→ SUPPLIED PASSAGE:
• • • • • • •
# Moulding plane storage



## canadianchips (Mar 12, 2010)

Hello Everyone ! I have been slowly getting into using hand tools more and more. I already havad plenty of planes that I have collected over the years. This past BIRTHDAY we went to some antique malls, farmer markets, I was able to find some nice old moulding planes that I didn't have yet. Some needed cleaning some didin't, just a blade touch up and they are usable. I have taken one or two duplicates and changed them into useable ones that I haven't found. "Left and Right snipes" My creations are rough, they do work for now ! The more I was using these moulding planes the more tricks I have learned ! I have been watching all kinds of videos, picking up little things that make using these planes even more enjoyable. I made a shelf to store them on as well, I got tired of digging through the drawer I had them in every tyime I wanted to use one. This shelf allows me to see the profile as well. Small shop--had to move my saw till to another wall to put the plane till closer to my work bench. Enjoy the photo's.


----------



## KOVA (Nov 21, 2011)

*TODO SE VÉ MUY BIEN!!!!! QUE LO DISFRUTES Y FELÍZ AÑO NUEVO!!!!!!
Everything looks OK !!!!! YOU ENJOY AND HAPPY NEW YEAR !!!!!!*


----------



## ITnerd (Apr 14, 2011)

nice shelving, I may have to whip some up for my growing collection - its much smaller than yours, but i can understand how they proliferate. Thanks for the inspiration!


----------



## tom427cid (Aug 21, 2011)

Very nice,it's good to see that someone else also uses "old technology".You have a great selection there.
tom


----------
• • • • • • •
→ RECORDED INFORMATION:
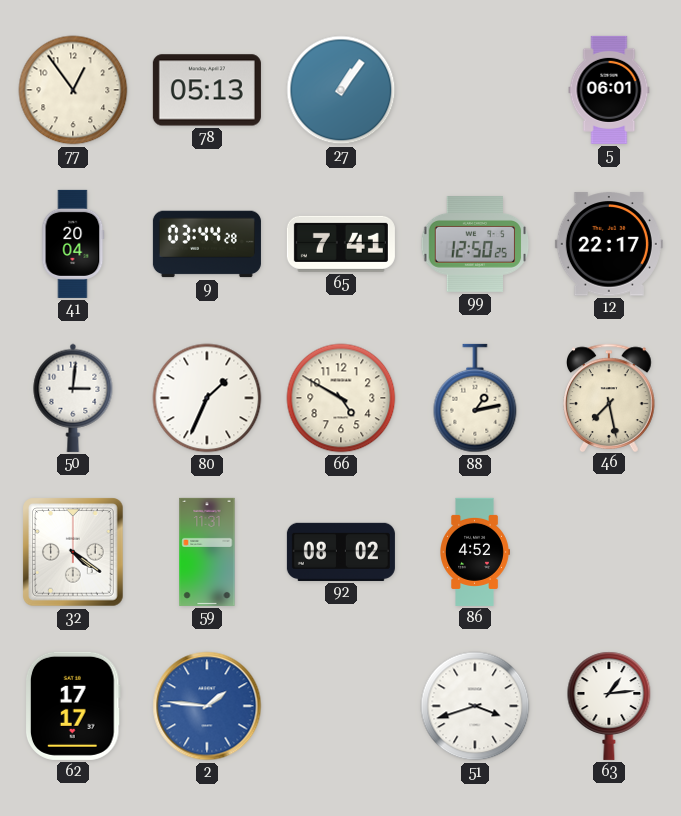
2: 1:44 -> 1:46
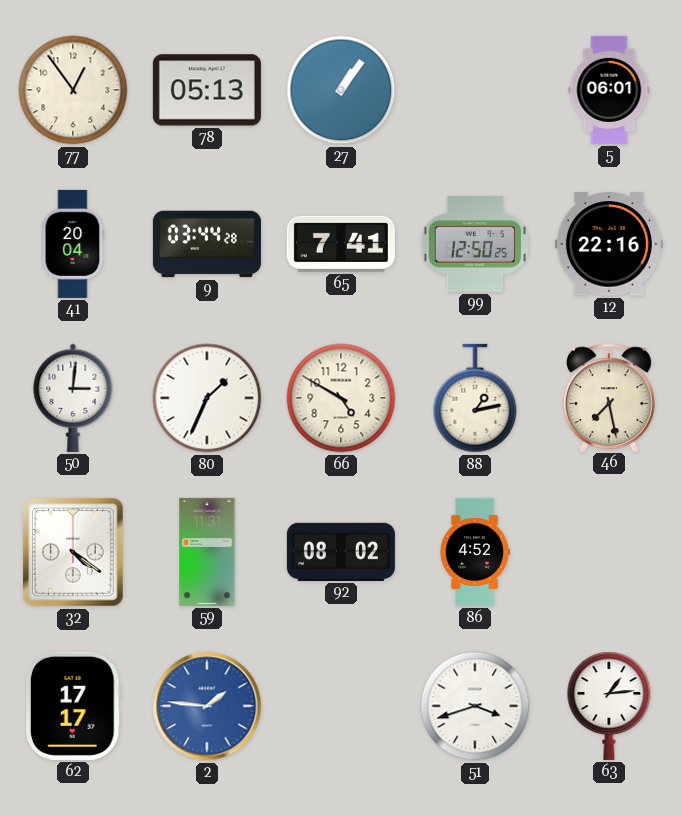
12: 22:17 -> 22:16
• • • • • • •
→ TASKS TO PERFORM:
1. From the moulding plane storage thread, extract everything from "## ITnerd (Apr" down to "great selection there.".
2. Answer these from the moulding plane storage thread:
(a) Where did canadianchips find the old moulding planes?
(b) What did canadianchips move to another wall, and why?
(c) How does ITnerd say their own collection compares in size?

→ THE ANSWERS:
1.
## ITnerd (Apr 14, 2011)

nice shelving, I may have to whip some up for my growing collection - its much smaller than yours, but i can understand how they proliferate. Thanks for the inspiration!


----------



## tom427cid (Aug 21, 2011)

Very nice,it's good to see that someone else also uses "old technology".You have a great selection there.

2.
(a) At antique malls and farmer markets.
(b) The saw till, to put the plane till closer to the work bench.
(c) It is much smaller.